What is expected:
Copying each record below exactly is the whole task.

Data supplied:
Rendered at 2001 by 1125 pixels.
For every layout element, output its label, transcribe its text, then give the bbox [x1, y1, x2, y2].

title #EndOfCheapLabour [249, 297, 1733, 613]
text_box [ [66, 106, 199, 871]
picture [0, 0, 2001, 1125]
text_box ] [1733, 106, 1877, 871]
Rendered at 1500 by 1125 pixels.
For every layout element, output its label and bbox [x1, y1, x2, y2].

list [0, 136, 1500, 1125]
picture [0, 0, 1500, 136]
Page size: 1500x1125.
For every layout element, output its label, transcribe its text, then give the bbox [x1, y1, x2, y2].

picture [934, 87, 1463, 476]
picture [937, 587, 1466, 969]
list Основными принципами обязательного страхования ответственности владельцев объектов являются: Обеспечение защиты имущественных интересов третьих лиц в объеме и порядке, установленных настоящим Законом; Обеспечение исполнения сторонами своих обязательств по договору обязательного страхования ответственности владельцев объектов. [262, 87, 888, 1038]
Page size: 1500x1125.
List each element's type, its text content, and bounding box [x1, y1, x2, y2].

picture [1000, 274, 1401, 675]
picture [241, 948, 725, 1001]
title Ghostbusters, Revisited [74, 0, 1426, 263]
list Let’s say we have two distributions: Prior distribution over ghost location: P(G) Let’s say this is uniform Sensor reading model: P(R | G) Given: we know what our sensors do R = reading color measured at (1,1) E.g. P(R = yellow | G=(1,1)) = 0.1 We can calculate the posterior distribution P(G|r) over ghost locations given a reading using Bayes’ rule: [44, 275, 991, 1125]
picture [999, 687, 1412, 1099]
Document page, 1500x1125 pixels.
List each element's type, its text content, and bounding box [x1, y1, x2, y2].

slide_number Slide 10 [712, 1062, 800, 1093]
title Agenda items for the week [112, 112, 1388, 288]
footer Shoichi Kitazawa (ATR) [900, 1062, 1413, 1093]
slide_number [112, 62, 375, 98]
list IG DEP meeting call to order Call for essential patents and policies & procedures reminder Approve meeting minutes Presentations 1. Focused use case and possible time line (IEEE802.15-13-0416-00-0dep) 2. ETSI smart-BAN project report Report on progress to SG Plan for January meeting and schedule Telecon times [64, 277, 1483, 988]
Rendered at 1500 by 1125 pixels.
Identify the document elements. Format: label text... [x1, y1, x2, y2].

Output for this exercise:
Rendered at 2001 by 1125 pixels.
For every layout element, output its label, transcribe its text, then give the bbox [x1, y1, x2, y2].

title #EndOfCheapLabour [249, 297, 1733, 613]
text_box [ [66, 106, 199, 871]
picture [0, 0, 2001, 1125]
text_box ] [1733, 106, 1877, 871]
Rendered at 1500 by 1125 pixels.
For every layout element, output its label and bbox [x1, y1, x2, y2].

list [0, 136, 1500, 1125]
picture [0, 0, 1500, 136]
Page size: 1500x1125.
For every layout element, output its label, transcribe its text, then give the bbox [x1, y1, x2, y2].

picture [934, 87, 1463, 476]
picture [937, 587, 1466, 969]
list Основными принципами обязательного страхования ответственности владельцев объектов являются: Обеспечение защиты имущественных интересов третьих лиц в объеме и порядке, установленных настоящим Законом; Обеспечение исполнения сторонами своих обязательств по договору обязательного страхования ответственности владельцев объектов. [262, 87, 888, 1038]
Page size: 1500x1125.
List each element's type, its text content, and bounding box [x1, y1, x2, y2].

picture [1000, 274, 1401, 675]
picture [241, 948, 725, 1001]
title Ghostbusters, Revisited [74, 0, 1426, 263]
list Let’s say we have two distributions: Prior distribution over ghost location: P(G) Let’s say this is uniform Sensor reading model: P(R | G) Given: we know what our sensors do R = reading color measured at (1,1) E.g. P(R = yellow | G=(1,1)) = 0.1 We can calculate the posterior distribution P(G|r) over ghost locations given a reading using Bayes’ rule: [44, 275, 991, 1125]
picture [999, 687, 1412, 1099]
Document page, 1500x1125 pixels.
List each element's type, its text content, and bounding box [x1, y1, x2, y2].

slide_number Slide 10 [712, 1062, 800, 1093]
title Agenda items for the week [112, 112, 1388, 288]
footer Shoichi Kitazawa (ATR) [900, 1062, 1413, 1093]
slide_number [112, 62, 375, 98]
list IG DEP meeting call to order Call for essential patents and policies & procedures reminder Approve meeting minutes Presentations 1. Focused use case and possible time line (IEEE802.15-13-0416-00-0dep) 2. ETSI smart-BAN project report Report on progress to SG Plan for January meeting and schedule Telecon times [64, 277, 1483, 988]
Rendered at 1500 by 1125 pixels.
Identify the document elements. Format: label text... [x1, y1, x2, y2].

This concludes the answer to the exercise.